Data shown

# # # # #

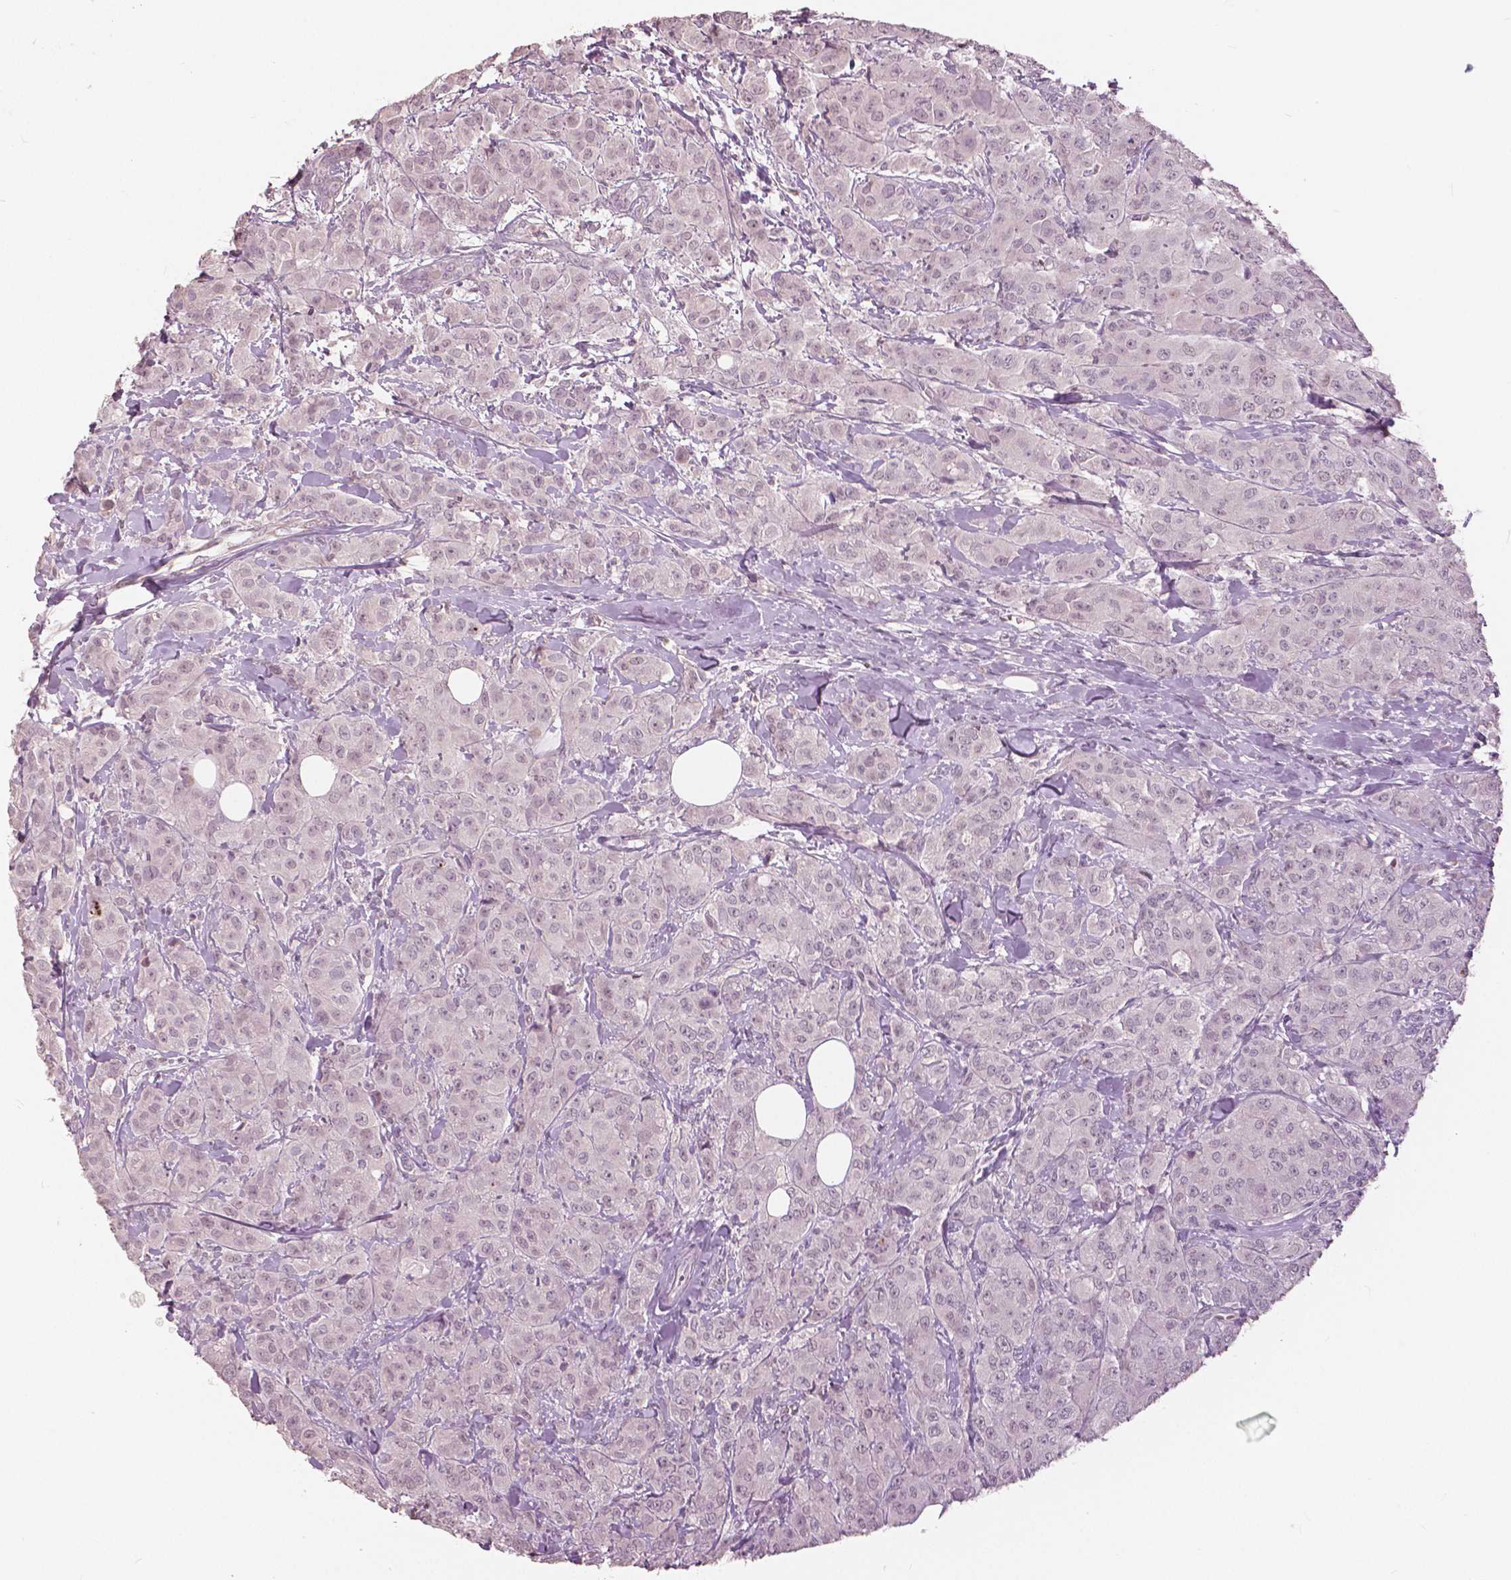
{"staining": {"intensity": "negative", "quantity": "none", "location": "none"}, "tissue": "breast cancer", "cell_type": "Tumor cells", "image_type": "cancer", "snomed": [{"axis": "morphology", "description": "Normal tissue, NOS"}, {"axis": "morphology", "description": "Duct carcinoma"}, {"axis": "topography", "description": "Breast"}], "caption": "Micrograph shows no significant protein staining in tumor cells of breast cancer (invasive ductal carcinoma).", "gene": "NANOG", "patient": {"sex": "female", "age": 43}}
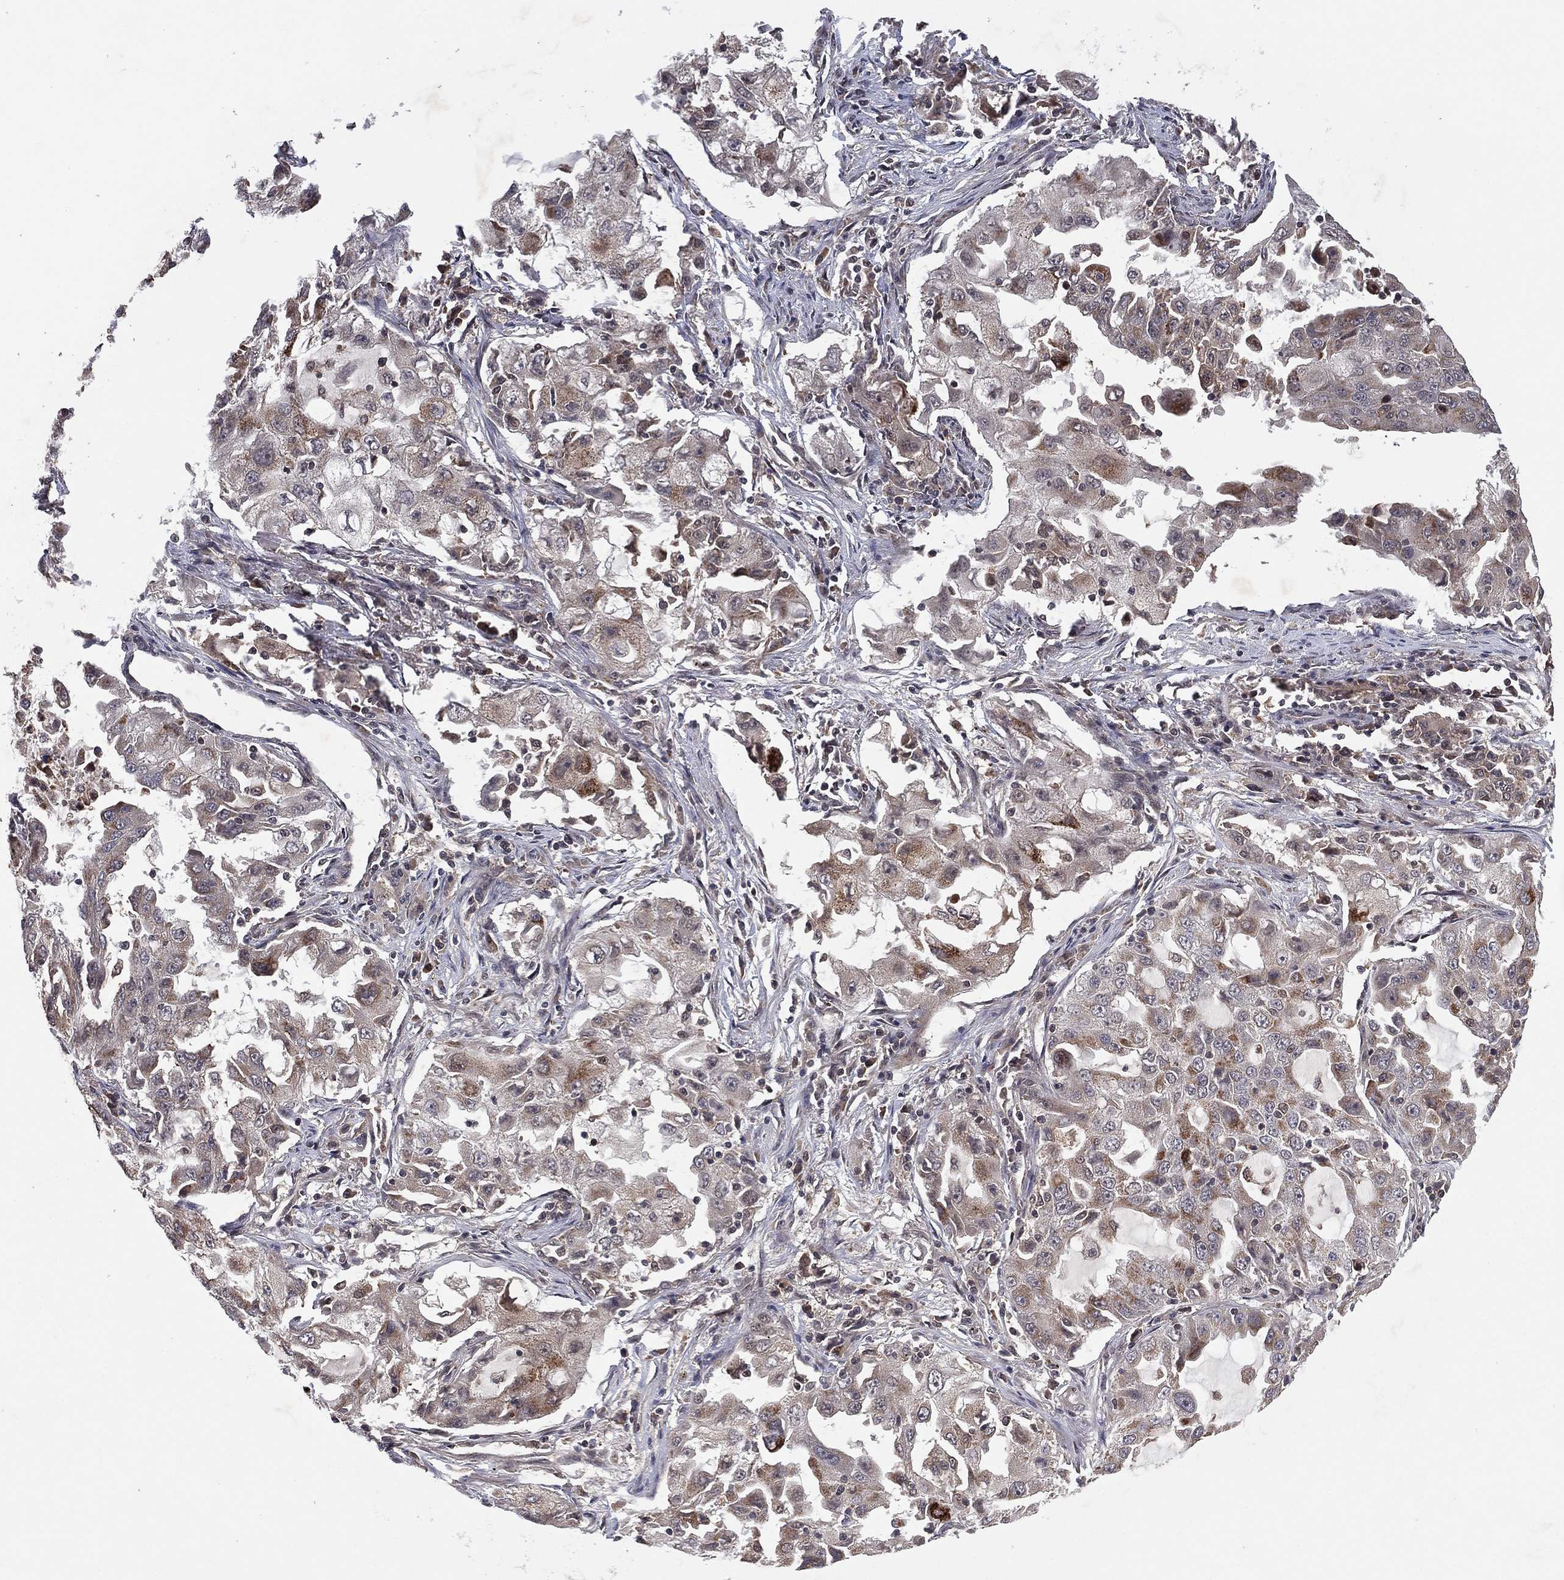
{"staining": {"intensity": "weak", "quantity": "<25%", "location": "cytoplasmic/membranous"}, "tissue": "lung cancer", "cell_type": "Tumor cells", "image_type": "cancer", "snomed": [{"axis": "morphology", "description": "Adenocarcinoma, NOS"}, {"axis": "topography", "description": "Lung"}], "caption": "High power microscopy histopathology image of an immunohistochemistry (IHC) micrograph of lung adenocarcinoma, revealing no significant positivity in tumor cells. (DAB immunohistochemistry (IHC), high magnification).", "gene": "ATG4B", "patient": {"sex": "female", "age": 61}}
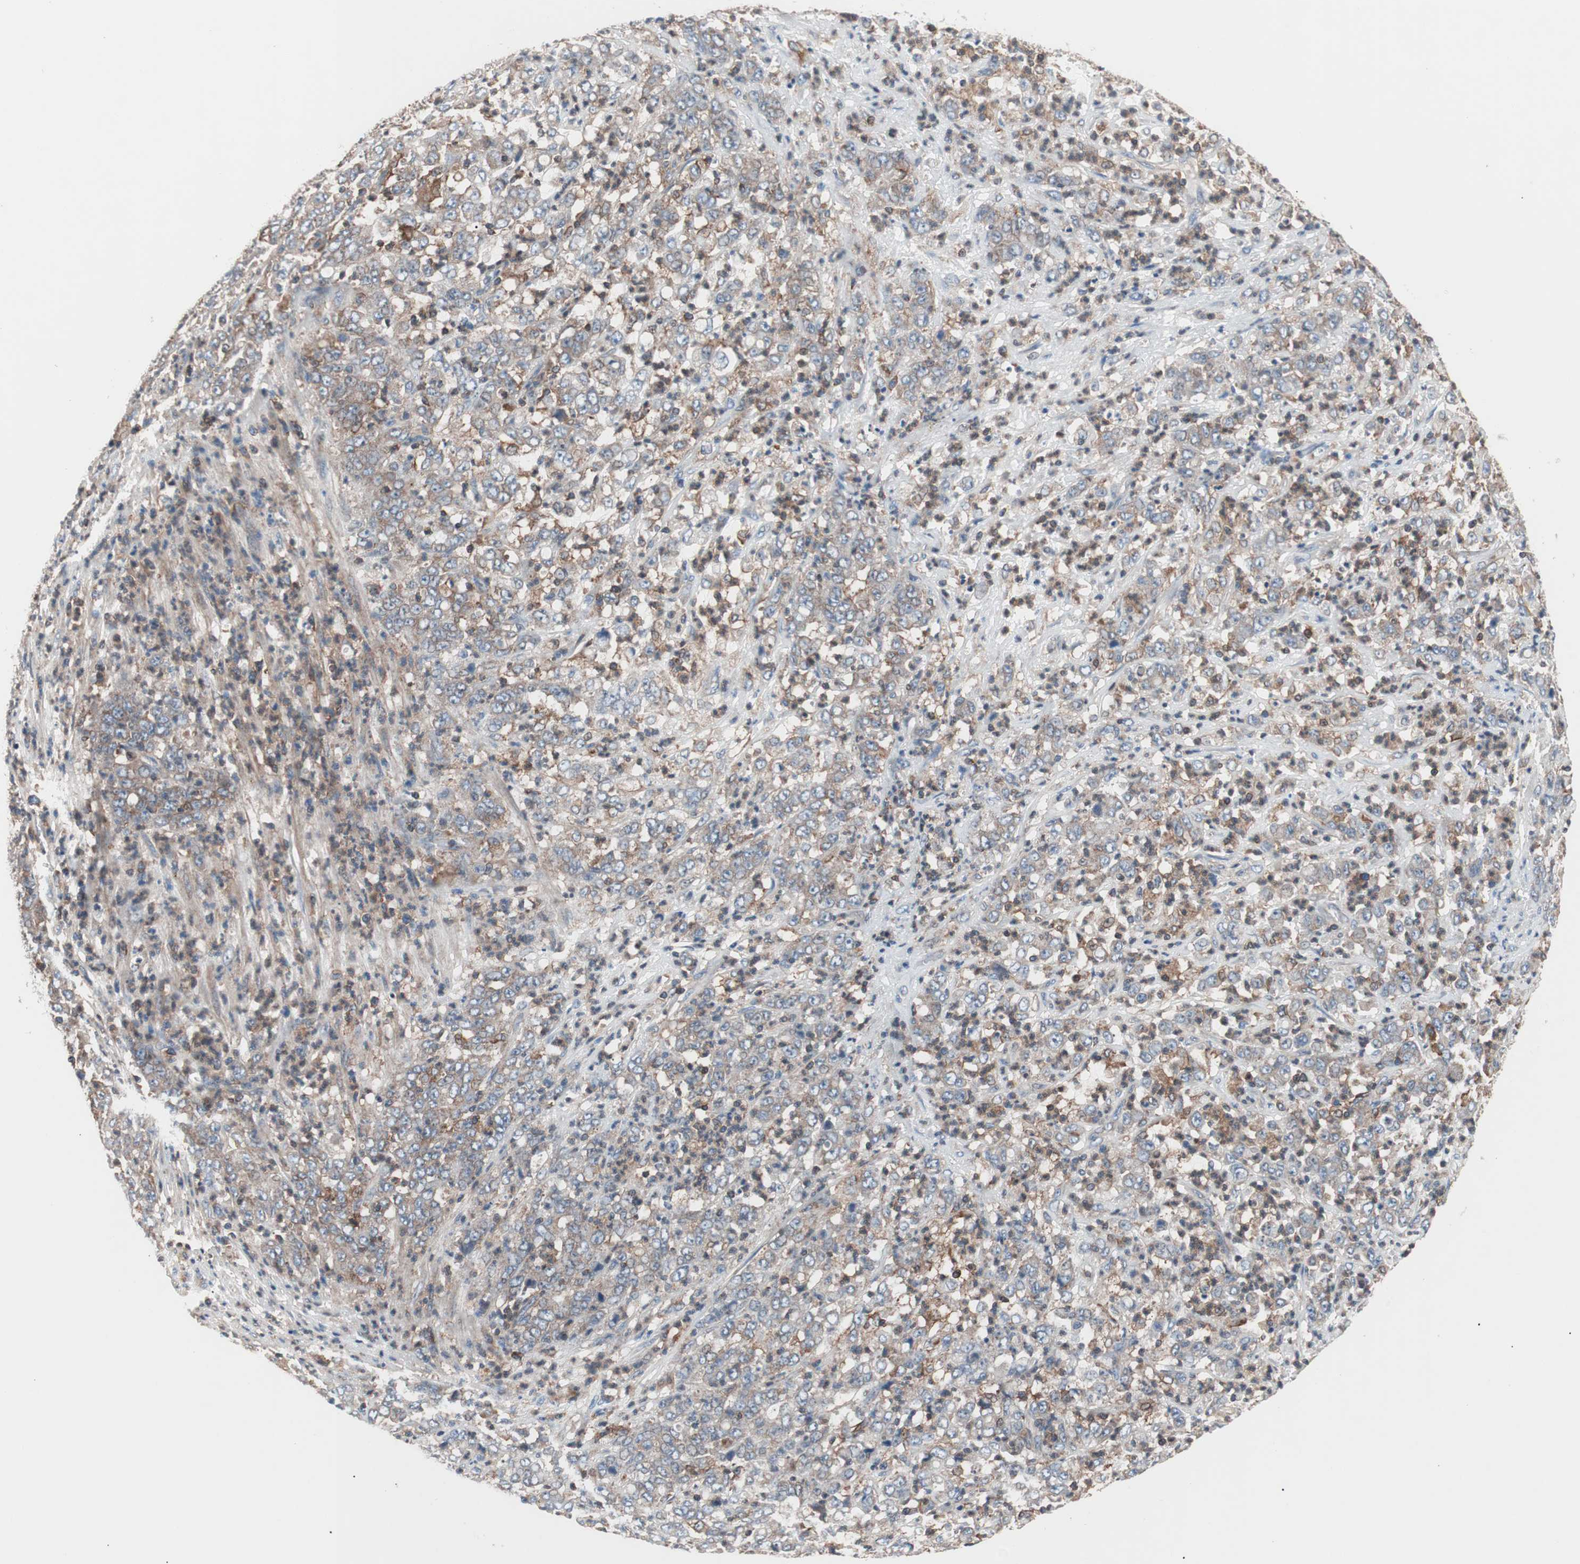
{"staining": {"intensity": "weak", "quantity": ">75%", "location": "cytoplasmic/membranous"}, "tissue": "stomach cancer", "cell_type": "Tumor cells", "image_type": "cancer", "snomed": [{"axis": "morphology", "description": "Adenocarcinoma, NOS"}, {"axis": "topography", "description": "Stomach, lower"}], "caption": "Immunohistochemical staining of stomach cancer (adenocarcinoma) shows low levels of weak cytoplasmic/membranous protein expression in approximately >75% of tumor cells.", "gene": "PIK3R1", "patient": {"sex": "female", "age": 71}}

# # # # #

A word-for-word copy of the listing is needed, with no pictures in it.

{"staining": {"intensity": "negative", "quantity": "none", "location": "none"}, "tissue": "breast cancer", "cell_type": "Tumor cells", "image_type": "cancer", "snomed": [{"axis": "morphology", "description": "Normal tissue, NOS"}, {"axis": "morphology", "description": "Duct carcinoma"}, {"axis": "topography", "description": "Breast"}], "caption": "Micrograph shows no significant protein staining in tumor cells of breast cancer (invasive ductal carcinoma).", "gene": "NANOG", "patient": {"sex": "female", "age": 43}}
{"staining": {"intensity": "weak", "quantity": "<25%", "location": "cytoplasmic/membranous"}, "tissue": "lung cancer", "cell_type": "Tumor cells", "image_type": "cancer", "snomed": [{"axis": "morphology", "description": "Adenocarcinoma, NOS"}, {"axis": "topography", "description": "Lung"}], "caption": "High power microscopy histopathology image of an immunohistochemistry (IHC) micrograph of lung adenocarcinoma, revealing no significant positivity in tumor cells. (DAB immunohistochemistry (IHC), high magnification).", "gene": "ATG4B", "patient": {"sex": "female", "age": 61}}
{"staining": {"intensity": "weak", "quantity": ">75%", "location": "cytoplasmic/membranous"}, "tissue": "stomach cancer", "cell_type": "Tumor cells", "image_type": "cancer", "snomed": [{"axis": "morphology", "description": "Adenocarcinoma, NOS"}, {"axis": "topography", "description": "Stomach, lower"}], "caption": "Immunohistochemical staining of stomach cancer (adenocarcinoma) shows low levels of weak cytoplasmic/membranous protein expression in approximately >75% of tumor cells.", "gene": "PIK3R1", "patient": {"sex": "female", "age": 71}}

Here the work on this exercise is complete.